Apple exploring combination of quantum dot and OLED technologies for future iPhone displays
AppleInsider may earn an affiliate commission on purchases made through links on our site.
Future Apple devices could merge the enhanced power efficiency of quantum dot LED and speed of response of OLED screens in one unit, offering the best of both worlds in terms of battery life and image quality.
Apple's proposed invention, entitled "Quantum Dot LED and OLED Integration for High Efficiency Displays," was published by the U.S. Patent and Trademark Office this week. The innovation described breaks down elements in a single pixel into subpixels, with aspects of both technologies in one pixel group, to in part fuse the technologies into a hybrid display.
But, given the state of the technologies, it is not clear when — or if — the hybrid will see the light of day, or if it is even practical.
OLED is the obvious evolution from LCD
OLED displays have a greater contrast ratio, and superior overall color display to LCD. The flexible displays prevalent at recent trade shows are a product of OLED development.
A traditional LCD screen is considered transmissive — individual elements change color, but are at the mercy of assorted backlight technologies for presentation. OLED screens are emissive, meaning that each individual pixel is its own light source with brightness being able to be set per pixel.
As a result, OLED technology also has significant power efficiency improvements over LCD screens. For instance, a black pixel consumes no power — this also opens up other utilizations of an OLED screen, such as only using a small portion of it for a constant time and notification display, with minimal impact to battery life.
Without the need for a backlight, an OLED screen can be thinner than competing technologies, all other factors equal. OLED response times can theoretically reach 0.01 milliseconds, versus 1 millisecond for modern LCD screens.
Production is more complicated than LCD, with even a speck of dust completely ruining a screen during initial fabrication. The cost to construct each screen still exceeds that of an LCD.

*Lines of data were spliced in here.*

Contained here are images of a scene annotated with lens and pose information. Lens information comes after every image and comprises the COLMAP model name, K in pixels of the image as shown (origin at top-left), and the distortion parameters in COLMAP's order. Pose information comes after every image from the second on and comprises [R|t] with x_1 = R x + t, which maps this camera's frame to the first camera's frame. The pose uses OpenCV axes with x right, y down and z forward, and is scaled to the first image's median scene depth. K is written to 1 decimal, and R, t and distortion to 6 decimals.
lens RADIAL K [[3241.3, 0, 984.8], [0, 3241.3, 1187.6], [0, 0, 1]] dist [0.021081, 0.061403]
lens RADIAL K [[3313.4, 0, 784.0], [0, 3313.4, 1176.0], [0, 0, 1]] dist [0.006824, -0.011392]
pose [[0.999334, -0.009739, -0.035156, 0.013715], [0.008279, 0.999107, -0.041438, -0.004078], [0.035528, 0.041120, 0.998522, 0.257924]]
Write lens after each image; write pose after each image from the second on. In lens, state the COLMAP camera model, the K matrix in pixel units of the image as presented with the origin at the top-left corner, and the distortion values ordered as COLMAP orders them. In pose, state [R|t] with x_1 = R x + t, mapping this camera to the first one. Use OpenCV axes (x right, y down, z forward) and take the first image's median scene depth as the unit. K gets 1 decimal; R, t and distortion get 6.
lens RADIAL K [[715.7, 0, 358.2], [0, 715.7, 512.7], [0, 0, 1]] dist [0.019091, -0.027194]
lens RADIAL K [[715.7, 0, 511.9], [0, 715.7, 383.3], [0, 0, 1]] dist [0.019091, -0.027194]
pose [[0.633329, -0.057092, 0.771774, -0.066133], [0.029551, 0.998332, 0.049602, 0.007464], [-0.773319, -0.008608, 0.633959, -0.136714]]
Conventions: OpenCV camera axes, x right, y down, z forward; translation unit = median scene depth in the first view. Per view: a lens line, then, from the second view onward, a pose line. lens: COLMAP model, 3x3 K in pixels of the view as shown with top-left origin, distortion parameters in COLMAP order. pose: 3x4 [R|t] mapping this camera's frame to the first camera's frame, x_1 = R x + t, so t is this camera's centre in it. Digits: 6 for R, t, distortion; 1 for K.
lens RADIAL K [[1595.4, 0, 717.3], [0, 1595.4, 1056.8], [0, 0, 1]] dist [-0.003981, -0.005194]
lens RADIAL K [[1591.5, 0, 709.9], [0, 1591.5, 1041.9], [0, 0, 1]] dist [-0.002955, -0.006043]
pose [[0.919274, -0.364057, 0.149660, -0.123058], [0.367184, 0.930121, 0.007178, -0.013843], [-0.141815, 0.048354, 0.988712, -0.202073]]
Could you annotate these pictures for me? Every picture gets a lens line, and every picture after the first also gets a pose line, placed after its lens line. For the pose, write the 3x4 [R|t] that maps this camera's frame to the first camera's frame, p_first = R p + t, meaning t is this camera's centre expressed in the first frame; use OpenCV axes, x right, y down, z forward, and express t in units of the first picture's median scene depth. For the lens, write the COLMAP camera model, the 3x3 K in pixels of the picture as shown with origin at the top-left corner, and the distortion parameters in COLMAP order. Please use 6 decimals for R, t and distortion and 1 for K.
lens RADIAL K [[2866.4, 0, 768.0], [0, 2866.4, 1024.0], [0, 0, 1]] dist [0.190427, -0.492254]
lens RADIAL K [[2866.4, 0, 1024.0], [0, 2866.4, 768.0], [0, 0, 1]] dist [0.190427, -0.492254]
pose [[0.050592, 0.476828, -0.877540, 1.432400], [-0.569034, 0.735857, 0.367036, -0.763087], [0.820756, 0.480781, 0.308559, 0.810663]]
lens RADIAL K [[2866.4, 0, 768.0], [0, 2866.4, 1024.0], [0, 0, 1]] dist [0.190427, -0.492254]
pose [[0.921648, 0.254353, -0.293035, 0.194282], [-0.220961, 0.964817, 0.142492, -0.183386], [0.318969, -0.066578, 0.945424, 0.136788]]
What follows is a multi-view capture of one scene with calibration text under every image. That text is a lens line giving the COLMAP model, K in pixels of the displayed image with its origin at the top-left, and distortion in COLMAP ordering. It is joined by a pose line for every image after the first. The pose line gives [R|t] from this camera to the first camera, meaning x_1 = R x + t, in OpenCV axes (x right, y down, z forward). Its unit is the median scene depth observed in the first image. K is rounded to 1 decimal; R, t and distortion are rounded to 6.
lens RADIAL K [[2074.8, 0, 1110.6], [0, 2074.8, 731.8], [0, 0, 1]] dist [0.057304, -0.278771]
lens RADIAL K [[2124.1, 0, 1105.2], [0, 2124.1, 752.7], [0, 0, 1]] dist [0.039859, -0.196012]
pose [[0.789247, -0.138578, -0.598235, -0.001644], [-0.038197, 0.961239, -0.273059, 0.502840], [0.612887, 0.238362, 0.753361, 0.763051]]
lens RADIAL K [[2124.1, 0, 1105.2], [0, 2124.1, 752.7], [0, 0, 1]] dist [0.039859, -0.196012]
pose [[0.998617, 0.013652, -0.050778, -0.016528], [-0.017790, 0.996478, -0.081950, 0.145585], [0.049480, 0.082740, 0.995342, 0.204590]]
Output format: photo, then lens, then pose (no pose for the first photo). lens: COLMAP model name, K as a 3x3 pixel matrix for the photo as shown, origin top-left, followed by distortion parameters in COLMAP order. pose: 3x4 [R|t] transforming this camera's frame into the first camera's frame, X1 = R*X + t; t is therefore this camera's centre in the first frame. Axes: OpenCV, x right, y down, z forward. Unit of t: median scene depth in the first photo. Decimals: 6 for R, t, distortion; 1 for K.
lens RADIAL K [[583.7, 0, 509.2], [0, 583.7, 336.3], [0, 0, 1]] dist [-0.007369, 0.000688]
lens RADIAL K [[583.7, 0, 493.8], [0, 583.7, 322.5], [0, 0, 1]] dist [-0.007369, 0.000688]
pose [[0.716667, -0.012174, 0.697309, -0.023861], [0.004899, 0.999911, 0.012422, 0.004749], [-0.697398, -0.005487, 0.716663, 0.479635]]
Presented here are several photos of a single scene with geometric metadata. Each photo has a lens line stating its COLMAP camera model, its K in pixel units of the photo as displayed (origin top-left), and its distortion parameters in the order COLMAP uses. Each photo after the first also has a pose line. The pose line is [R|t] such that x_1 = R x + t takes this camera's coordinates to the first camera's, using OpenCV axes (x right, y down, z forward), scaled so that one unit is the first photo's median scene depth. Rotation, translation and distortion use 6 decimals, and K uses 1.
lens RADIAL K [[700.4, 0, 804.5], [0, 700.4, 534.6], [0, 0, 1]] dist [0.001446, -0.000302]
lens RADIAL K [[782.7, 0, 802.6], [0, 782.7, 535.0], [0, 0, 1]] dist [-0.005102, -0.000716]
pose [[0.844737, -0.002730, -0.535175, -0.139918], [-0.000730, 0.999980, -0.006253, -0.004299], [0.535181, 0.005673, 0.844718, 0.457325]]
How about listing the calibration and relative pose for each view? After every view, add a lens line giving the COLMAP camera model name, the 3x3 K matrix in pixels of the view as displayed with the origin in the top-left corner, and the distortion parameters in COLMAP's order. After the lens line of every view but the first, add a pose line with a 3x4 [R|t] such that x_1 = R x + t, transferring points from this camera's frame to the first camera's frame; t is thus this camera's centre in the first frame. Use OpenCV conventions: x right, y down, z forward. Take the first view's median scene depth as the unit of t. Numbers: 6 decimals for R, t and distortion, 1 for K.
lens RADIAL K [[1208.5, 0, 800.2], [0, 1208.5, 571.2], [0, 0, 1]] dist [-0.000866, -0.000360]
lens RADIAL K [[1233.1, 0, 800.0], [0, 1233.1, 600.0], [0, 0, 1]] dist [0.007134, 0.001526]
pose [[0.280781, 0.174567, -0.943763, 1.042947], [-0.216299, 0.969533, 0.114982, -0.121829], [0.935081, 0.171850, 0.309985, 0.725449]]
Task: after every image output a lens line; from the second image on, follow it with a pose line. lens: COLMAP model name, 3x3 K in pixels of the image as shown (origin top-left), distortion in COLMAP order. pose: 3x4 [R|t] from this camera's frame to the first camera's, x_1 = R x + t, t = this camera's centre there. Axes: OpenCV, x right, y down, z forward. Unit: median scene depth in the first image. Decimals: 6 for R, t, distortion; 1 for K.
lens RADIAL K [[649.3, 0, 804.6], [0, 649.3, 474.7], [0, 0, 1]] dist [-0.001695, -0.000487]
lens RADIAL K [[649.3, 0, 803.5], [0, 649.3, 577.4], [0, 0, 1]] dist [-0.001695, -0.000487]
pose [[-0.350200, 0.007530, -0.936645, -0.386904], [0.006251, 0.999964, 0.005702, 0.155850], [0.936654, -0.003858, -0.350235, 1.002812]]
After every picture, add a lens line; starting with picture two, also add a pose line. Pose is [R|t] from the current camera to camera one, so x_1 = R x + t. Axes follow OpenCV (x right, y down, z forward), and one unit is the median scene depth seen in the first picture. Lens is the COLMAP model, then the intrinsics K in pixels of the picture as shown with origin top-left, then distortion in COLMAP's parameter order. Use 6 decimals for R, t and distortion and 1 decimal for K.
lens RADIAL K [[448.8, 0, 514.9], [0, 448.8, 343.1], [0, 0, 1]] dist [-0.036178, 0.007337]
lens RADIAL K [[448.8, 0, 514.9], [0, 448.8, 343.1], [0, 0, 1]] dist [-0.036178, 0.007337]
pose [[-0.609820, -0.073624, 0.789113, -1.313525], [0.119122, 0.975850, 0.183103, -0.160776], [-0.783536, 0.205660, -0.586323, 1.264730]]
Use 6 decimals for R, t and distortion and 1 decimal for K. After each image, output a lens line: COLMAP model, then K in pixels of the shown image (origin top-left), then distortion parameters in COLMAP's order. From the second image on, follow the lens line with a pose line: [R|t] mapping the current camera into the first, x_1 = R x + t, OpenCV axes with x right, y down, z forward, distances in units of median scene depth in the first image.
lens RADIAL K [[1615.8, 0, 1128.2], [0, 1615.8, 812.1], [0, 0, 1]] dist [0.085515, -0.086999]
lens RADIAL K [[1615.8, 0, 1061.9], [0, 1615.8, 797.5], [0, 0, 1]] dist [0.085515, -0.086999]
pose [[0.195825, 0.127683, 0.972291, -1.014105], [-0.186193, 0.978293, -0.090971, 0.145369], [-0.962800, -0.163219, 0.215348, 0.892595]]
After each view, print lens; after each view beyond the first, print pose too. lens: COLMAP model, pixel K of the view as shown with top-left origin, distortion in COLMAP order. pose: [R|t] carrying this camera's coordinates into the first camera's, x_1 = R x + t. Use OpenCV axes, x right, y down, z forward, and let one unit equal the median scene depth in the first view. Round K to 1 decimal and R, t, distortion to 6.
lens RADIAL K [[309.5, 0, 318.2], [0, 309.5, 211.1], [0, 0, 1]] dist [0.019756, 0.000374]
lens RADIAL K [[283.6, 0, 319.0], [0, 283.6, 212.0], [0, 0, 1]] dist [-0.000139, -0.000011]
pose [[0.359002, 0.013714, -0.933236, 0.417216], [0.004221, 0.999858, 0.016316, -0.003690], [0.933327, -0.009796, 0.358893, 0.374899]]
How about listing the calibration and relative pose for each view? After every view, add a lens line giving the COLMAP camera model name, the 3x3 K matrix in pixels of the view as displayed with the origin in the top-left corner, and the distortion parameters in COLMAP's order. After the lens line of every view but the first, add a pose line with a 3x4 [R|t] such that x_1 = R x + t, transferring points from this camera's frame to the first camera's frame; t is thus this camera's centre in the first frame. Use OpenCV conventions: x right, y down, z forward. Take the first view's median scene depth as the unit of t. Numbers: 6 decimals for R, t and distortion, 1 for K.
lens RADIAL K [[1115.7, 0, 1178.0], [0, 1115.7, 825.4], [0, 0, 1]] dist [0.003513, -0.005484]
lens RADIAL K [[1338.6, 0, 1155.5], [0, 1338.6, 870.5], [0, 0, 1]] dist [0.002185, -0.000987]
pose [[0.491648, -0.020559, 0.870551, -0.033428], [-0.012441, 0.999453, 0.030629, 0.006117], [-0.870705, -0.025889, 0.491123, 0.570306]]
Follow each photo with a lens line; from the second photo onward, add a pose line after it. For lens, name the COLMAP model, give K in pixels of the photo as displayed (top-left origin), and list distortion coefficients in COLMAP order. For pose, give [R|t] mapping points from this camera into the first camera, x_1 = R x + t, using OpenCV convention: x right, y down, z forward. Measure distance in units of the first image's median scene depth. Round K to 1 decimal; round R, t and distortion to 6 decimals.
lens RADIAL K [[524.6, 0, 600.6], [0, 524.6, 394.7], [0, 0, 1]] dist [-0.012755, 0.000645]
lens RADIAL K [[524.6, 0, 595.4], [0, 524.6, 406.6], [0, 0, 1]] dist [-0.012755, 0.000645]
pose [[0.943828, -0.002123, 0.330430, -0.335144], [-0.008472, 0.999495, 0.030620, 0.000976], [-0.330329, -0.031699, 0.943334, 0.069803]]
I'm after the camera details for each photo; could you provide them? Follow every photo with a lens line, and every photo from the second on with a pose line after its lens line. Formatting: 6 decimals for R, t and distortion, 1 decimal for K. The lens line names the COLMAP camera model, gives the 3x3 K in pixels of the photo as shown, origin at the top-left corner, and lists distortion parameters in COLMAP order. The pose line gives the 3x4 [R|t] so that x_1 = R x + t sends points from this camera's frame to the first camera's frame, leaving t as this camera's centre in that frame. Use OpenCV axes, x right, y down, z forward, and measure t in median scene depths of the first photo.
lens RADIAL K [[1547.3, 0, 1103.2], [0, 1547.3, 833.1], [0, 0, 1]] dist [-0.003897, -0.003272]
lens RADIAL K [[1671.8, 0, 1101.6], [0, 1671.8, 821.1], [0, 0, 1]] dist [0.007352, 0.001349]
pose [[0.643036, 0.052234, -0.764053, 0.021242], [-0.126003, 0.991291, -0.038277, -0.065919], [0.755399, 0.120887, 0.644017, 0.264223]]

Water impingement is a major problem for OLED screens both during production, and in-use. Even a small amount of water contacting the organic substrate of the screen can immediately damage the display, necessitating replacement.
QD is next, but still in the future
Apple's implementation of quantum dot appears to be a true quantum dot (QD), different from the current commercial implementation of the screen. As with OLED, light is emitted on demand in true QD and the complete technology is seen as the successor to OLED at some point in the future.
While Quantum LED televisions exist now, the technology is being used to improve the backlight, and isn't being used on the pixel level — yet.
True QD swaps the photoluminescent quantum dots behind a conventional LED or the organic element in an OLED screen for electroluminescent nanoparticles, which emit the light themselves.
Advantages of the technology over OLED include longer life, better saturated green colors, a thinner display than even OLED, and a more streamlined manufacturing process than OLED when the technique is perfected. Plus, true QD displays can produce displays at up to 1000 pixels per inch.
Response times for QD displays are closer to that of LED, so a hybrid display would adopt the OLED speed.
When could the hybrid appear?
While QLED televisions with a quantum dot backlight are available now, true QD displays only exist in the lab. Apple has certainly seen the development, and has a hand in its development.
Apple's patent application discusses the challenges of developing a hybrid display, and has more to do with the production of them, then the actual use. The application isn't clear about actual usage of the displays produced, but does briefly touch on the fact that the combined fabrication is complex, and not entirely worked out yet.
Not clear is if Apple's quest in a combined screen comes before or after homogenous QD displays arrive. It appears Apple is gambling for the future with the application, and betting on a need to improve the response time of the technology before something new comes down the pipeline.
The relative thickness of QLED technology in televisions isn't well suited for small screens, as compared to OLED — with the vast majority of the users demanding thinner and thinner screens on their smartphones. True QD is notably thinner than QLED, as is OLED, and the two technologies, properly integrated, can complement each others weaknesses.